Single by Bronski Beat

from the album The Age of Consent
- B-side: "Cadillac Car"
- Released: 14 September 1984
- Genre: Disco; hi-NRG; synth-pop; dance-pop; Eurodisco; new wave;
- Length: 4:04 (album version); 3:55 (7" version); 7:46 (12" version); 5:11 (12" version, remixed by Steve Bronski and Larry Steinbachek); 6:19 (remix);
- Label: London
- Songwriters: Steve Bronski; Jimmy Somerville; Larry Steinbachek;
- Producer: Mike Thorne

Bronski Beat singles chronology
| "Smalltown Boy" (1984) | "Why?" (1984) | "It Ain't Necessarily So" (1984) |

Music video
- "Why?" on YouTube

= Why? (Bronski Beat song) =

"Why?" is a song by British synth-pop band Bronski Beat, released as the second single from their 1984 album The Age of Consent.

The song, recorded at RPM Studio in New York City and mixed at Townhouse Studios in London, pursued an energetic musical formula, while the lyrics focused more centrally on anti-gay prejudice. The song opens with a questioning vocal by frontman and vocalist Jimmy Somerville and the shattering of breaking glass. It was the trio's second top 10 success in the UK, throughout Europe and in Australia and is today considered a popular gay anthem.

==Release==
"Why?" was released as a single in September 1984 by both Forbidden Fruit and London Records, with "Cadillac Car" included as its B-side. The song debuted at No. 4 on Music & Medias European Airplay Top 50 chart, which was the highest debut on that chart until Madonna's 1987 single, "Who's That Girl".

==Reception==
Reviewing the song for Melody Maker, Adam Sweeting described it as "all rather twisted and tragic, especially when sung by those painfully keening vocals (the song is dedicated to murdered gay playwright Drew Griffiths). Like Soft Cell before them, the Bronskingtons suit this frugal format better than most, basically because they've had the guts to go the whole hog". Sweeting adds that "what would be predictable electroboredom in more ineffectual outfits here takes on the status of obsession, building busily towards a tense and involving climax".

Reviewing for Smash Hits, Dave Rimmer wrote "this was written for Martin, a friend of the Bronskis who was hounded out of the country by his boyfriend's irate and violent parents" and described it as "a worthy follow-up to "Smalltown Boy"". Dave Ling for Number One agreed with this last point and wrote that the song "could almost be a sequel to their debut, continuing the tale of a young gay suffering humiliation and animosity as he tries to live his life".

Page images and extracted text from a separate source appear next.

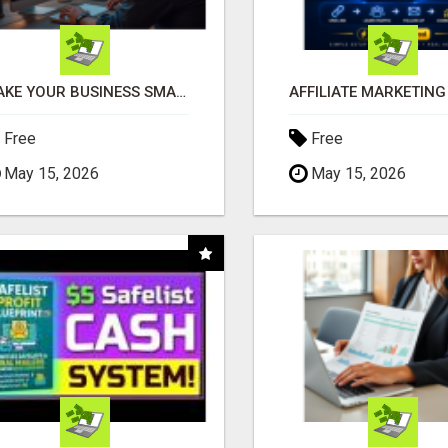
MAKE YOUR BUSINESS SMARTER WITH OPEN CLAW AI!
Free
Free
May 15, 2026
May 15, 2026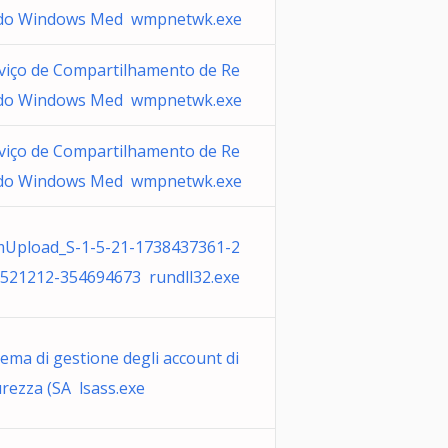
do Windows Med wmpnetwk.exe
viço de Compartilhamento de Re
do Windows Med wmpnetwk.exe
viço de Compartilhamento de Re
do Windows Med wmpnetwk.exe
Upload_S-1-5-21-1738437361-2
521212-354694673 rundll32.exe
tema di gestione degli account di
urezza (SA lsass.exe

In Record Mirror, the song was described as "flowing with unchained melodies, and dealing a deadly double blow to your heart and (shoe) souls" and that "it sounds something akin to Sylvester meets Pigbag in a battle for dancefloor supremacy". John Leland of Spin agreed, "another slice of aerobics bounce music that goes for a burn Jane Fonda never heard of. This cut glistens with the hip smoothness that made Bronski Beat, along with Sade, the most important new act in dance music."

==Track listing==

12" vinyl US release – MCA Records MCA-23538
| No. | Title | Length |
|---|---|---|
| 1. | "Why?" (extended mix) | 7:45 |
| 2. | "Why?" (radio edit) | 4:04 |
| 3. | "Cadillac Car" | 7:35 |

==Charts==

===Weekly charts===

| Chart (1984–1985) | Peak position |
|---|---|
| Australia (Kent Music Report) | 10 |
| Belgium (Ultratop 50 Flanders) | 3 |
| Canada Top Singles (RPM) | 31 |
| Europe (Airplay Top 50) | 4 |
| Europe (Eurochart Hot 100) | 5 |
| European Airplay Top 50 (Music & Media) | 2 |
| France (SNEP) | 8 |
| Germany Airplay Top 15 | 10 |
| Ireland (IRMA) | 6 |
| Italy (Musica e dischi) | 5 |
| Netherlands (Dutch Top 40) | 2 |
| Netherlands (Single Top 100) | 6 |
| New Zealand (Recorded Music NZ) | 11 |
| South Africa (Springbok Radio) | 7 |
| Spain Airplay | 2 |
| Spain (AFYVE) | 10 |
| Switzerland (Schweizer Hitparade) | 7 |
| UK Airplay Top 20 | 1 |
| UK Singles (Official Charts) | 6 |
| US Hot Dance Club Play | 27 |
| US Billboard Hot Dance Music/Maxi-Singles Sales | 20 |
| West Germany (GfK) | 5 |

===Year-end charts===

| Chart (1984) | Position |
|---|---|
| Belgium (Ultratop 50 Flanders) | 23 |
| Netherlands (Dutch Top 40) | 22 |
| Netherlands (Single Top 100) | 26 |
| UK Singles (Gallup) | 67 |
| West Germany (Media Control) | 72 |

| Chart (1985) | Position |
|---|---|
| France | 46 |

==Cover versions==
- In 2006, Steve Angello and Axwell as Supermode released "Tell Me Why", containing lyrics from "Why?" and melodic samples from another Bronski Beat track, "Smalltown Boy".
- British electronic musician Andi Fraggs performed "Why?" in his live shows and named it his "favourite gay anthem".